- _抜粋_
################

スパイラルな要件定義とツールの有効活用

これまで、業務システムの要件定義に関するコラムをいくつか書いてきた。
今回は、既存システムの再構築ではなく、世の中に存在しないシステムのスクラッチ開発の要件定義と、ツールを用いた要件定義の効率化について記載する。

仕様を創造するということ

世の中に存在しないシステムを作ることの最大の難点は、当たり前ながら、詳細な仕様の定義であり、そのインプットとなる具体的かつ網羅的なユースケースの洗い出しである。
ユースケースは、システムを使った作業手順であり、人の作業が時系列に進むことを考慮すると、UMLのようなユースケース図ではなく時系列的要素を含むWFA(業務フロー図)の方が、より具体的で望ましい。
システムの要件定義においては、まず機能ありきではなく、まずユースケースありきである。
運用を時系列に、詳細に想定していきつつ、システムの要件を定義する必要があるが、ここは経験と想像力に頼らざるをえない。
一方、システムの機能が明確になることにより、運用も明確となり、それに伴い新たな要件あるいは、既存の要件に制約をつける、という事象が発生する。
もっとも単純な要件は、UMLの教科書に出てくる人形を使ったユースケース図である。
この段階では、あたりまえすぎてなんの問題も矛盾も生じない。 ここから段々とユースケースが階層的に複雑化していくのが普通である。
この意味で、要件定義は、スパライルに進む。つまり、要件定義のあと設計というきれいなフェーズの切り分けは本質的に難しいのであり、これを見越した設計・開発計画が必要となる。

もうひとつ難しいのは、ある要件と別の要件が矛盾する場合がありえるが、そのことが最初は、わからないことである。
ここは、(1)ユースケースの想定、(2)機能の想定、(3)機能の矛盾の想定、というステップを踏んで要件を定義していかなくてはならない。
また、同時に、要件の変更管理、変更による他の機能の影響・副作用の洗出しを必ずやる必要がある。
この要件を矛盾を整理しつつ、しっかり定義し、変更管理を行っていかなければシステム完成後に、使い勝手の悪いシステムになってしまう。

ウォーターフォールVS.アジャイル

システム構築を行う業界では、未だウォーターフォールは健在である。
システムの規模が大きくなればなるほど、仕様はどこかで確定・凍結しなければならないからである。
しかし、前述のように、所詮、人間は不完全であり、予め完璧に詳細にユースケースを描き、要件を定義することなどできない。
むしろ、スパイラルな工程により、要件が円熟化することの方が普通であろう。
であれば、アジャイルな開発が最適なのか、というとそう単純なものではない。
少人数の精鋭により短期の開発を繰り返すということ自体は、効率的な手法であるが、一方、大規模なシステム開発では、開発側にとっては、開発者のリソース管理が重要となるため、開発自体をスパイラルにまわすのは、リスクが高い手法といえる。

################

- _取り出した資料_
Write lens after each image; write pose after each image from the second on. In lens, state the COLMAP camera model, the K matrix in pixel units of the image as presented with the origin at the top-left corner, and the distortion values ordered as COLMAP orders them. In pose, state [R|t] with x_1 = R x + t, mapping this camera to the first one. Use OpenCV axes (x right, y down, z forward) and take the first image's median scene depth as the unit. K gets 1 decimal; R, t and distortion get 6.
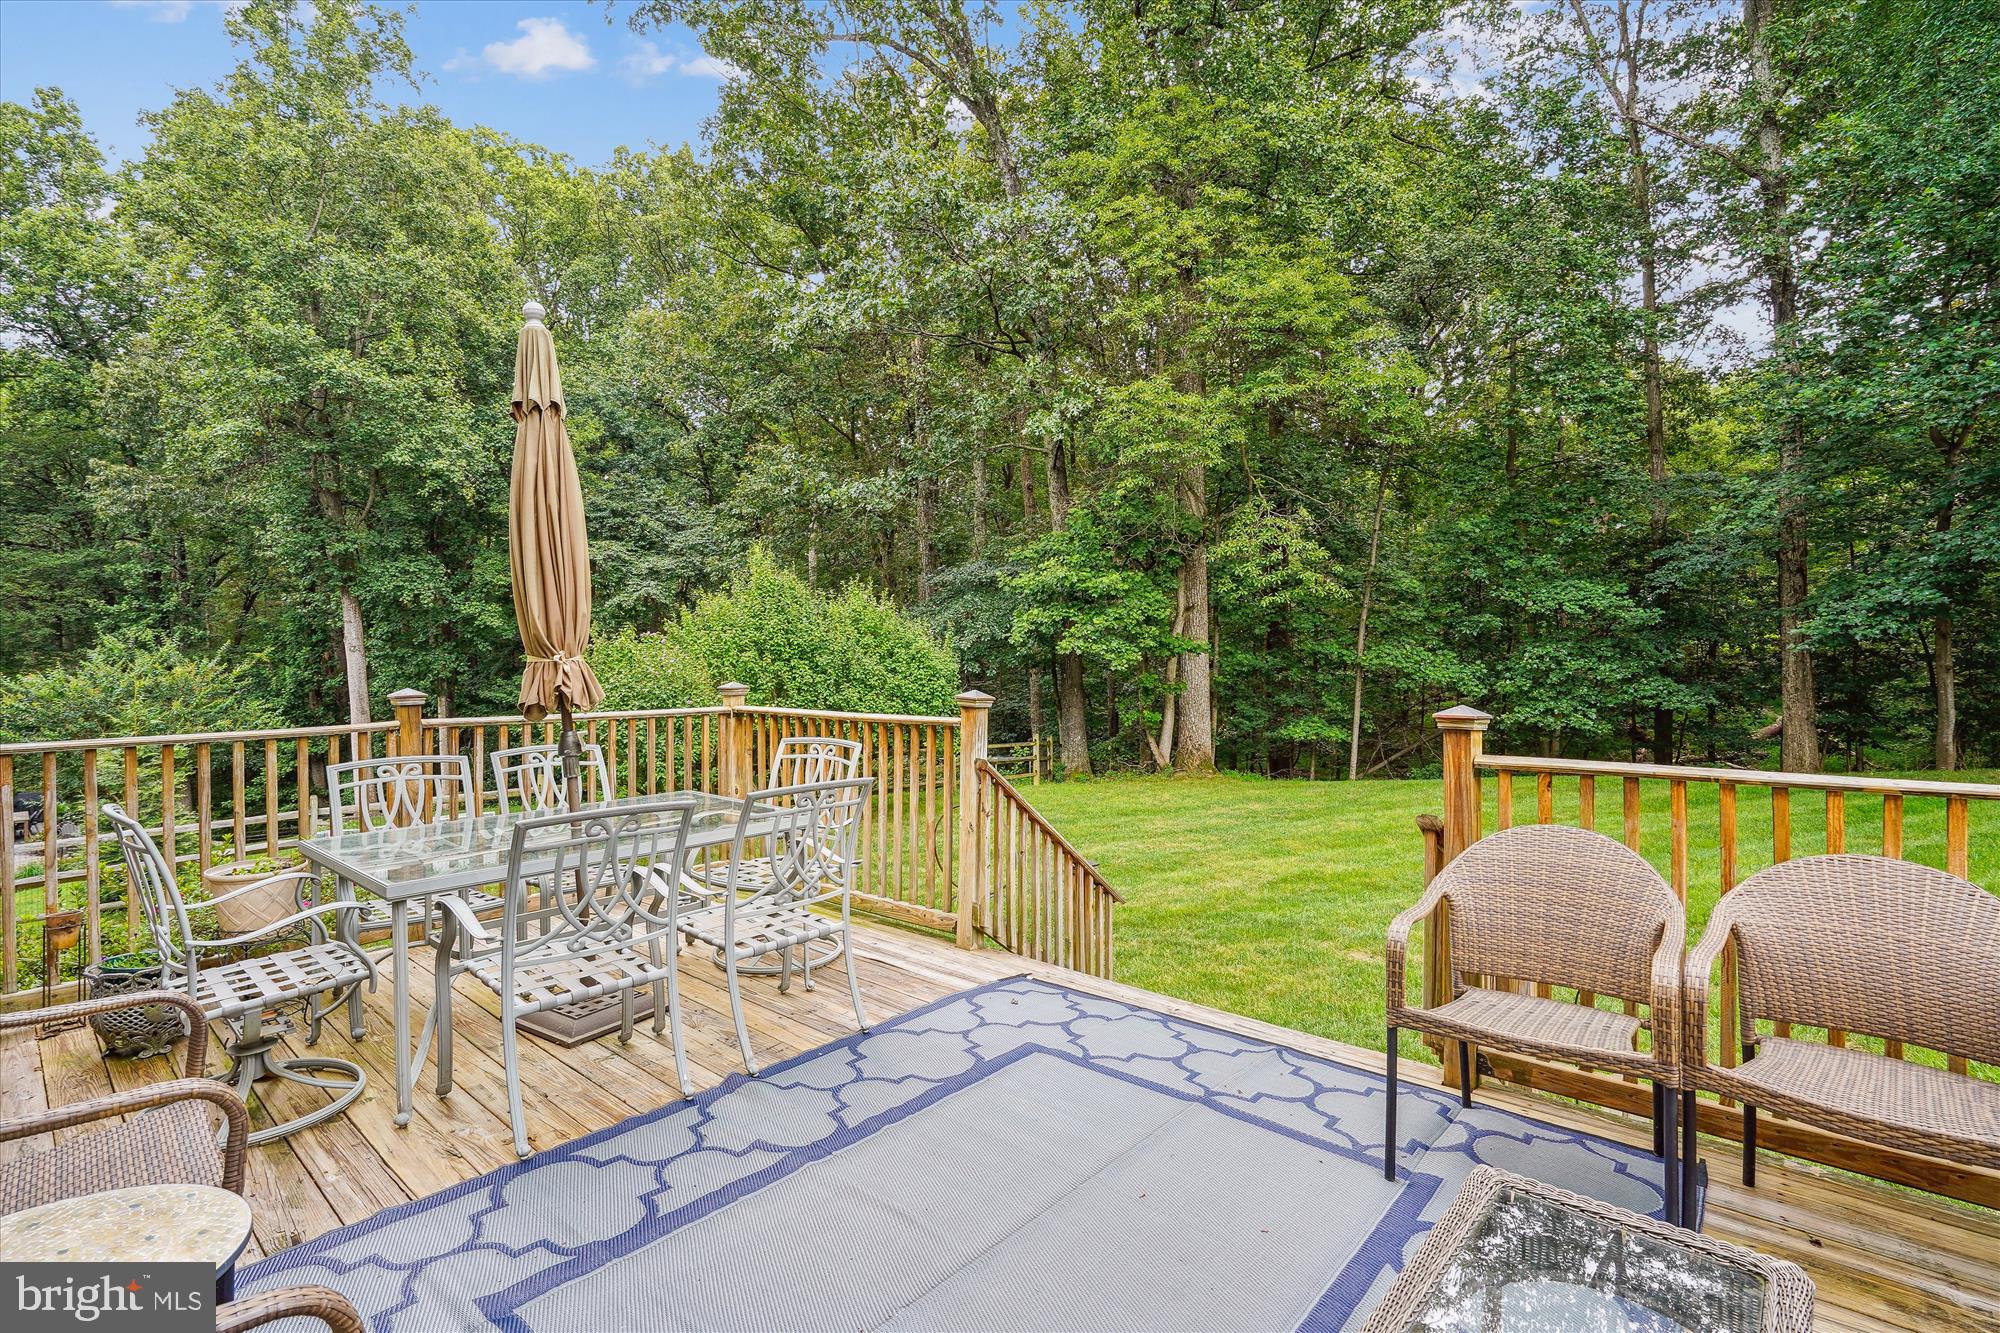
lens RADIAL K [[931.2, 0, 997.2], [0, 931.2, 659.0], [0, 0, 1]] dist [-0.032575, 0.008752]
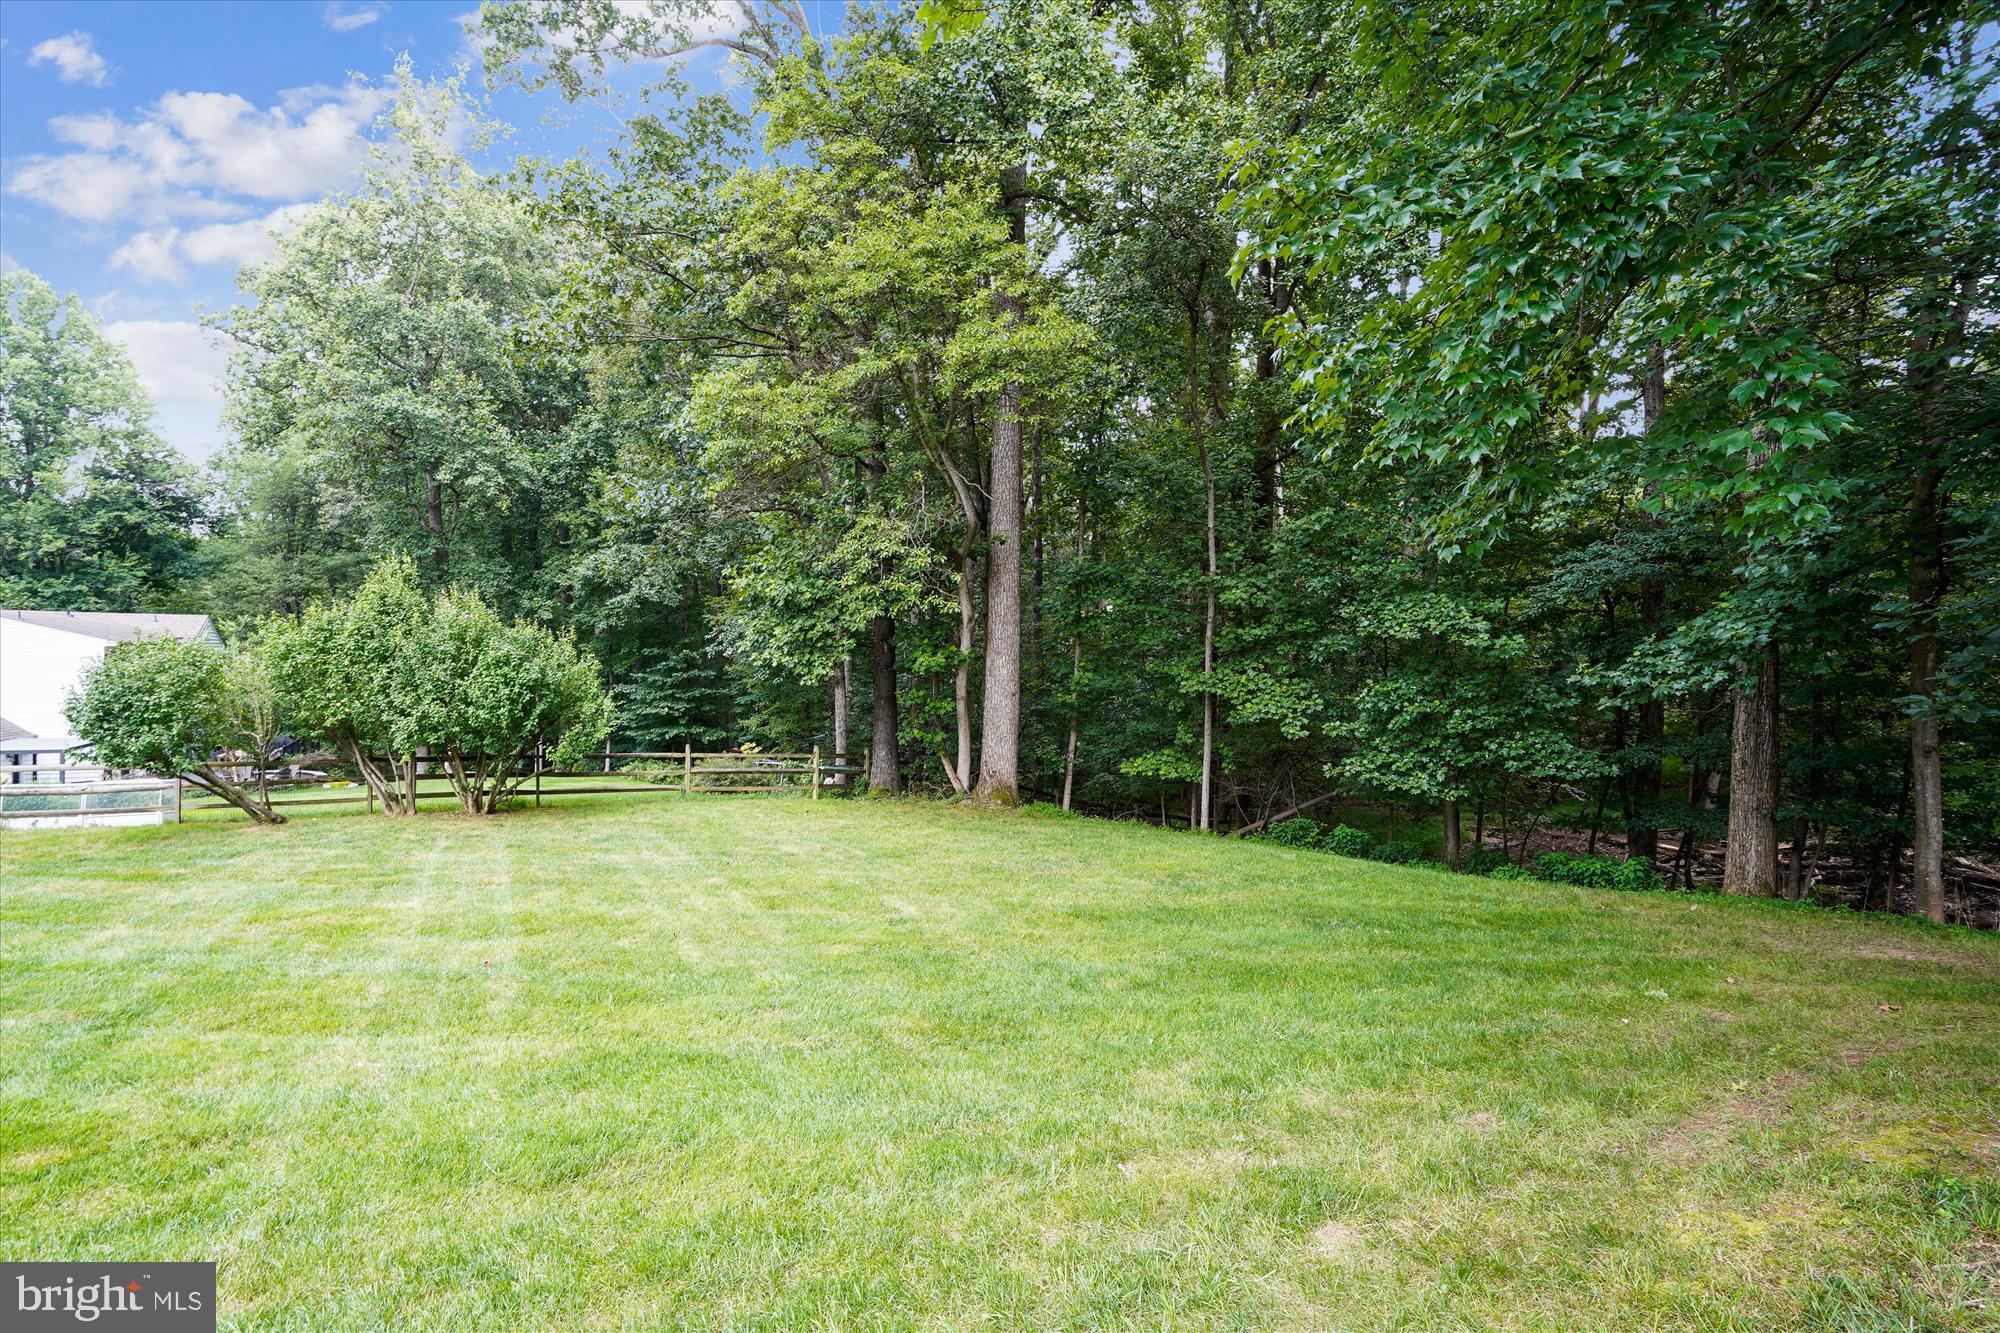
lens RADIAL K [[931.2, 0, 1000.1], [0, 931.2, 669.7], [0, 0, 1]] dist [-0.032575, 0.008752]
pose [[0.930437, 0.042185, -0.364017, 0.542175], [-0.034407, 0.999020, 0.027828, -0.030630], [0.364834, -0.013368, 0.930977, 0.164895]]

################

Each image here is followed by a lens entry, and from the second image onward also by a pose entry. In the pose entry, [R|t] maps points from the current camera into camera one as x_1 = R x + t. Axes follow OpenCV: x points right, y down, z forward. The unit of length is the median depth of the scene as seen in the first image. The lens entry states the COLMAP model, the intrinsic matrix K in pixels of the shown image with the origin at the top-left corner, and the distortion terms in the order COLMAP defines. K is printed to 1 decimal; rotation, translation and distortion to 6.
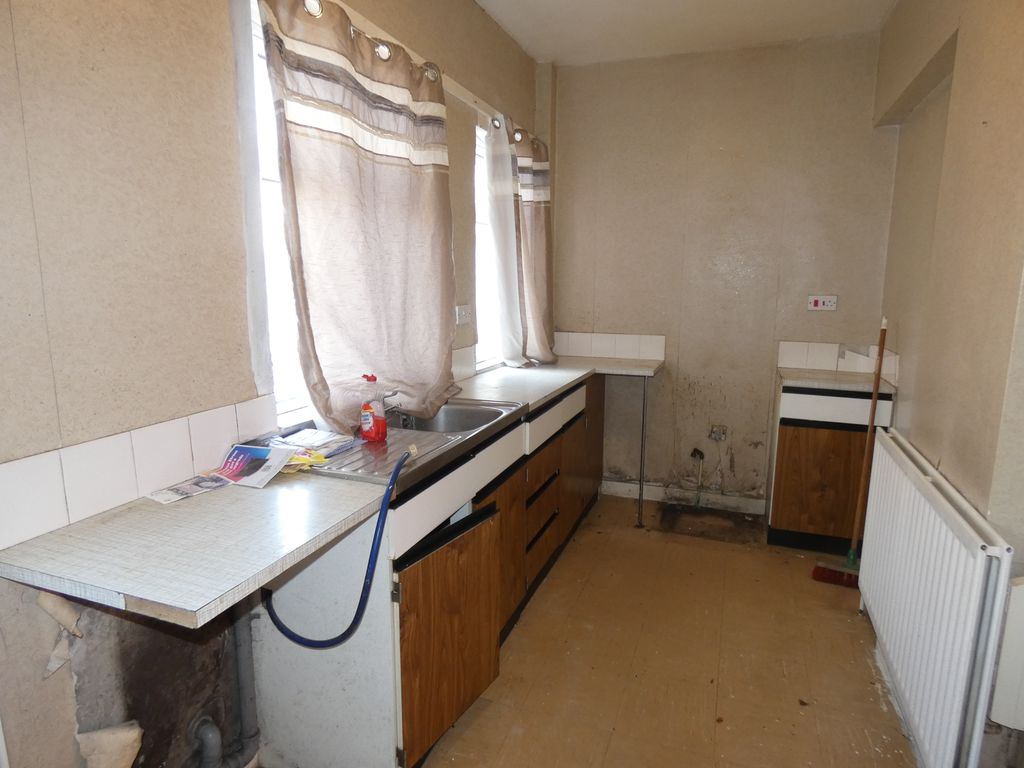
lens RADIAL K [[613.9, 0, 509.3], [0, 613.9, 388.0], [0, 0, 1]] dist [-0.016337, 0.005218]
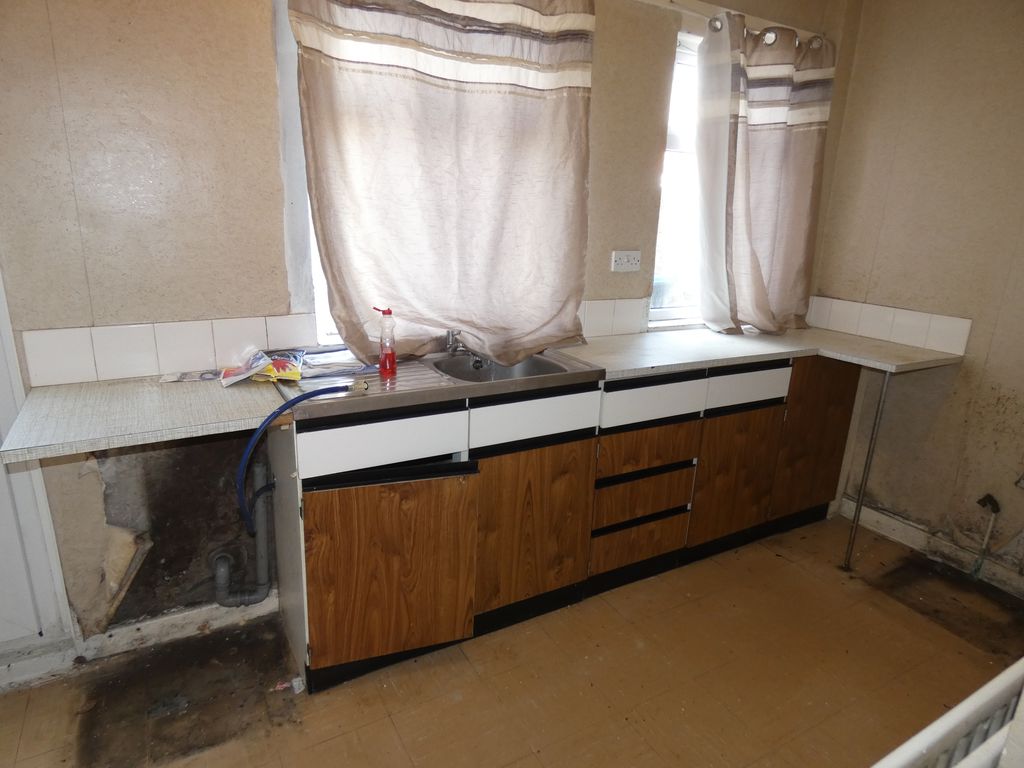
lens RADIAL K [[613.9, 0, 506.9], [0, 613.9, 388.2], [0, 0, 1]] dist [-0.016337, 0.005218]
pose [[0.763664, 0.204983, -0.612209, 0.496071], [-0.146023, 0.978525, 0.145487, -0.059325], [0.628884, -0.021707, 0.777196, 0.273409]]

################

- _練習問題_
**A.** 要件定義のコラムによると、システムの要件定義では、まず何から始めるべきですか。
**B.** 要件定義のコラムを、「今回は、既存システムの再構築」の言葉から書き写し始め、「と想像力に頼らざるをえない。」の言葉まで写したら止めてください。
**C.** 要件定義のコラムの続きを、最後の文のあとから書いてください。

- _各問の答え_
**A.** 機能ではなく、ユースケースから始めるべきです。

**B.**
今回は、既存システムの再構築ではなく、世の中に存在しないシステムのスクラッチ開発の要件定義と、ツールを用いた要件定義の効率化について記載する。

仕様を創造するということ

世の中に存在しないシステムを作ることの最大の難点は、当たり前ながら、詳細な仕様の定義であり、そのインプットとなる具体的かつ網羅的なユースケースの洗い出しである。
ユースケースは、システムを使った作業手順であり、人の作業が時系列に進むことを考慮すると、UMLのようなユースケース図ではなく時系列的要素を含むWFA(業務フロー図)の方が、より具体的で望ましい。
システムの要件定義においては、まず機能ありきではなく、まずユースケースありきである。
運用を時系列に、詳細に想定していきつつ、システムの要件を定義する必要があるが、ここは経験と想像力に頼らざるをえない。

**C.**
ゆえに、現実的な方法は、最初にできるだけ詳細にユースケースを描き、要件を固め、さらにその要件をユースケースにフィードバックし、新たなユースケースや既存の要件への制約が出た場合は、副作用を検討しながら、さらに要件へフィードバックするということになろう。

要件定義のためのツール

要件定義とは、小説を書くように、文章にこだわるというものではない。
世の中に「○○できること」という文章の羅列の要件定義書が多数存在するがその多くは、発注者の意図を十分に受注者に伝えられているか疑問である。
文章表現に頼るとともすれば趣味的な世界に入るという危惧がある。
要件定義とは、システムの定義であるから、システマティックに構造と整合性をもって進めなければならない。
そのために、ツールを活用するのは必須であろう。 例えば、WFAには、処理とデータの流れとユースケースが混在している。
WFAの機能を集約したものが機能リストであり、DFD上のすべての機能と一致していなければならない。
同様にWFAの帳票・台帳を集約したものがデータリストであり、DFD上のすべてのデータと一致していなければならない。
これは、画面についてもいえる。
機能には、オンラインとバッチがあり、機能の入力には、画面とデータがあり、出力には、画面、データ、紙があり、それぞれに入出力項目がある。
(入出力それぞれ、なしというのもある)
要件定義とは、このようなシステムの構造を明確に意識しながらシステマティックに記述すべきものである。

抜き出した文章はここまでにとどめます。